Evolving procedures continue to change the landscape of glaucoma treatments. Chief Optometric Editor Benjamin P. Casella, OD, FAAO, explores how the use of minimally (or micro-) invasive glaucoma surgery (MIGS) techniques can increase positive outcomes when treating glaucoma patients.
Historically, first-line treatment of glaucoma has been topical therapy in a vast majority of cases with laser trabeculoplasty being favored when drops alone do not achieve target intraocular pressure (IOP).
Surgical intervention was traditionally reserved for advanced glaucoma cases in which other modes of treatment were determined to be insufficient. This is due to the fact that undergoing trabeculectomy can set the patient up for several adverse side effects.
Side effects from trabeculectomy may include hyphema, bleb leak, choroidal effusion, and infection.
Minimally (or micro-) invasive glaucoma surgery (MIGS) advancements have changed how glaucoma surgery is viewed due to their lower side effect profile compared to past glaucoma surgeries.
Previously from Dr. Casella: The dangers of starting and stopping glaucoma treatment
The iStent (Glaukos), for example, is inserted directly into the trabecular meshwork during a procedure combined with cataract surgery in order to facilitate trabecular drainage into Schelmm's canal.1 This mechanism creates a way of bypassing part of the trabecular meshwork, which is the location of the most aqueous outflow and is the largest area of resistance to outflow. Another MIGS device, XEN Gel Stent (Allergan) shunts fluid directly from the aqueous chamber to the subconjunctival space, thus creating a new drainage pathway.
Episcleral venous pressure is the limit of IOP reduction.

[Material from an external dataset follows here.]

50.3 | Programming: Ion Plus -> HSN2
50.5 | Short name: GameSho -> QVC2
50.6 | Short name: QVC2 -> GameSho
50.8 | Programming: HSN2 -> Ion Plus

This means that IOP cannot fall below episcleral venous pressure.1 This principle may account for why some patients improve following implantation of iStent better than others.
A previously untapped part of ocular anatomy with respect to glaucoma is the suprachoroidal space between the choroid and the sclera. This space is malleable and can accommodate fluid-such as aqueous humor.
Checking a patient’s IOP after blunt force trauma to the eyeball is important for determining whether or not a break occurred and if aqueous humor was let into the suprachoroidal space. If a break occurred, it can cause extremely low IOP and needs to be fixed.
Related: Helping patients better understand glaucoma
Creating a controlled breach between the anterior chamber and the suprachoroidal space is a new technique. CyPass (Alcon Inc.) is a stent that creates such a communication.1 It is just over 6 mm in length and is inserted through a corneal incision.
In addition to being a potential space for the drainage of aqueous humor, the suprachoroidal space is also being studied as a potential drug delivery site for retinal diseases.2 The FDA requires comparison of such novel technologies to conventional treatment such as topical medications.
With that said, it would not be far-fetched for a procedure such as these aforementioned or facsimiles thereof to become first-line preference one day. Insurance coverage for newer surgical procedures typically falls short if documented efficacy of conventional therapy seems sufficient. As more companies invest in research and development, our aging population will soon have more options for therapy and competition may drive down the cost of MIGS procedures.
Scientists should continue to strive to discover therapies that rely less on patient participation, such as using drops-sometimes numerous drops-every day. Health care is trending toward lessening the burden on the patient, which should lead to better patient outcomes.
We likely all have patients who would benefit greatly from these novel surgical techniques.
References
1. Pillunat LE, Erb C, Jünemann AG, Kimmich F. Micro-invasive glaucoma surgery (MIGS): a review of surgical procedures using stents. Clin Ophthalmol. 2017 Aug 29;11:1583-1600.
2. Moisseiev E, Loewenstein A, Yiu G. The suprachoroidal space: from potential space to a space with potential. Clin Ophthalmol. 2016; 10: 173–178.